O microscópio invertido, como um microscópio normal, consiste principalmente em três partes: parte mecânica, parte de iluminação e parte óptica.
A composição de um microscópio invertido é a mesma de um microscópio vertical normal, exceto que a lente objetiva e o sistema de iluminação são invertidos, com a primeira sob a platina e a última acima da platina.
Esta estrutura expande significativamente a distância efetiva entre o sistema de holofotes de iluminação e o palco, facilitando a colocação de ferramentas de observação mais espessas, como pratos de cultura e frascos de cultura celular (é claro, lâminas de vidro também podem ser usadas), enquanto a distância de trabalho entre o lente objetiva e o material não precisa ser muito grande.
O microscópio invertido é usado por instituições médicas e de saúde, universidades e institutos de pesquisa para observar microrganismos, células, bactérias, culturas de tecidos, suspensões, sedimentos, etc. Ele pode observar continuamente o processo de proliferação e divisão celular e bacteriana em meio de cultura, e pode capturar qualquer forma desse processo.
Amplamente utilizado em áreas como citologia, parasitologia, oncologia, imunologia, engenharia genética, microbiologia industrial e botânica.
A microscopia de fluorescência é usada para estudar a absorção, transporte, distribuição e localização de substâncias dentro das células.

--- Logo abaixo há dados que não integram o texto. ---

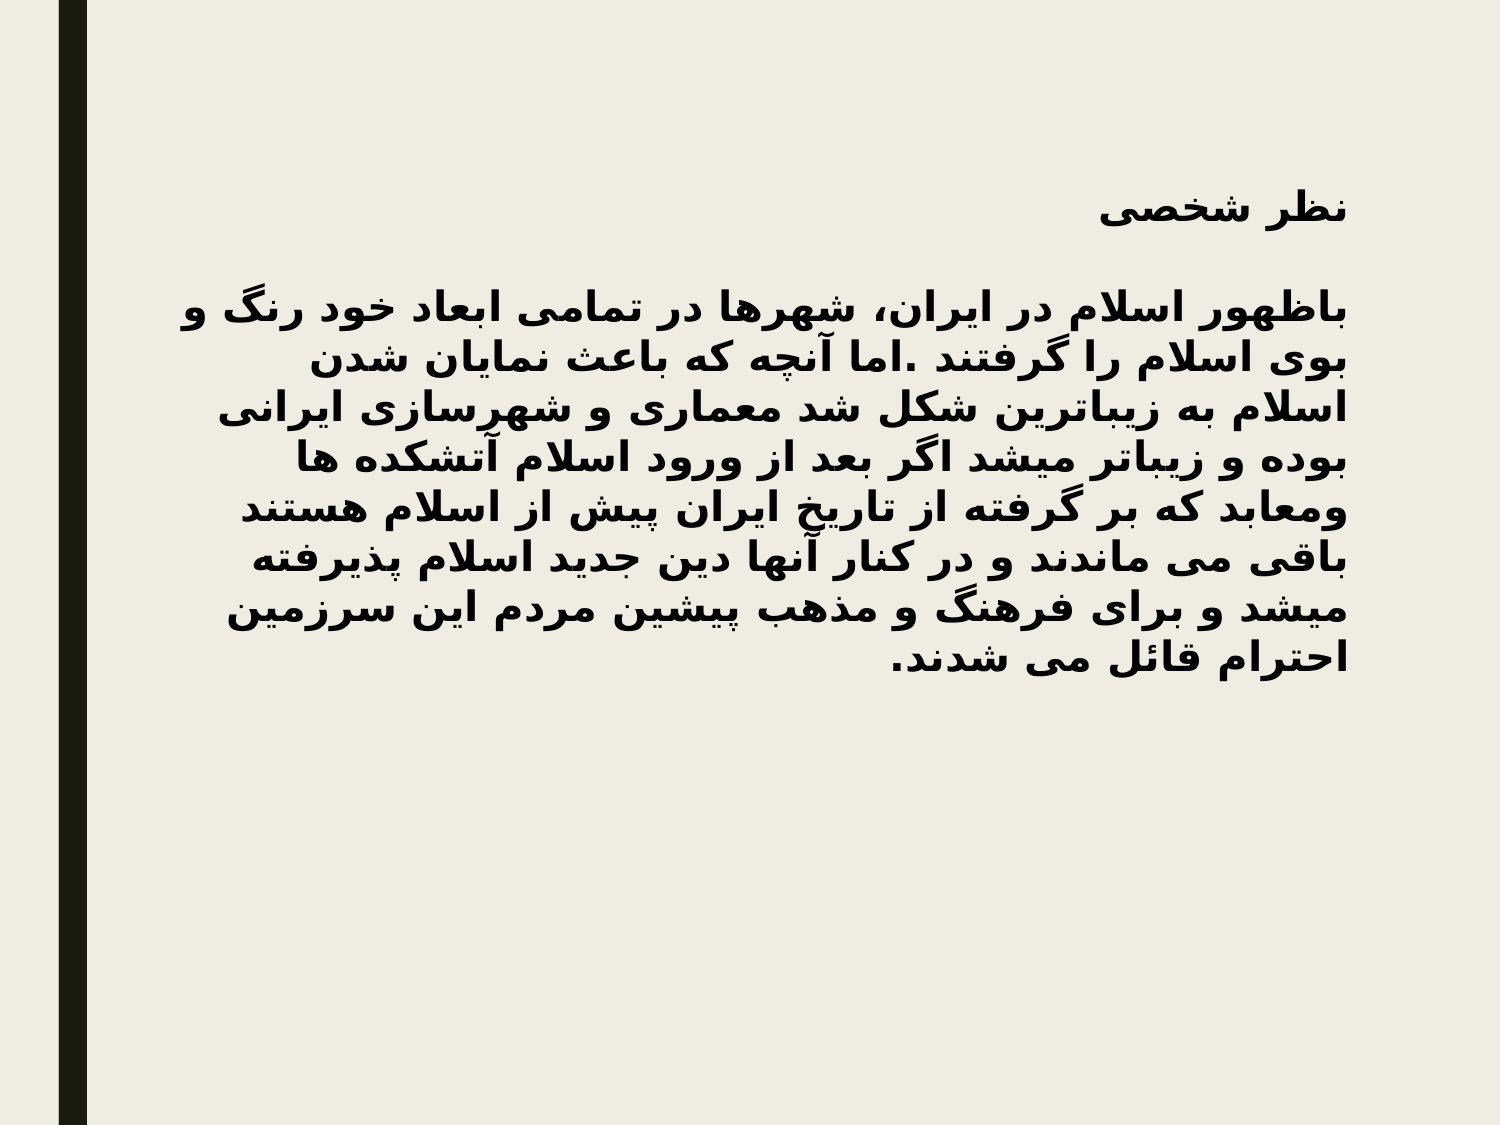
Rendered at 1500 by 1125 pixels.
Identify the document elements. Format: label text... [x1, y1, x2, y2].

text_box نظر شخصی باظهور اسلام در ایران، شهرها در تمامی ابعاد خود رنگ و بوی اسلام را گرفتند .اما آنچه که باعث نمایان شدن اسلام به زیباترین شکل شد معماری و شهرسازی ایرانی بوده و زیباتر میشد اگر بعد از ورود اسلام آتشکده ها ومعابد که بر گرفته از تاریخ ایران پیش از اسلام هستند باقی می ماندند و در کنار آنها دین جدید اسلام پذیرفته میشد و برای فرهنگ و مذهب پیشین مردم این سرزمین احترام قائل می شدند. [159, 172, 1365, 738]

Para o objeto testado, existem duas formas de gerar fluorescência: fluorescência espontânea, que é emitida diretamente pela irradiação ultravioleta; A fluorescência secundária ocorre quando o objeto observado é tratado com corantes fluorescentes e exposto à luz ultravioleta antes de emitir fluorescência.
Algumas substâncias nas células, como a clorofila, produzem fluorescência espontânea após serem expostas à radiação ultravioleta; Algumas substâncias em si podem não emitir fluorescência, mas se coradas com corantes fluorescentes ou anticorpos fluorescentes, também podem emitir fluorescência secundária sob radiação ultravioleta.
Um microscópio de fluorescência usa uma fonte de luz pontual de alta eficiência luminosa para emitir um determinado comprimento de onda de luz (UV 365 nm ou azul UV 420 nm) através de um sistema de filtragem de cores como luz de excitação, que excita as substâncias fluorescentes na amostra para emitir várias cores de fluorescência. Depois disso, é observado através da ampliação da lente objetiva e da ocular.
Desta forma, mesmo com fluorescência fraca, é facilmente reconhecível e altamente sensível sob fundos fortemente contrastantes. É usado principalmente para estudar a estrutura, função e composição química celular.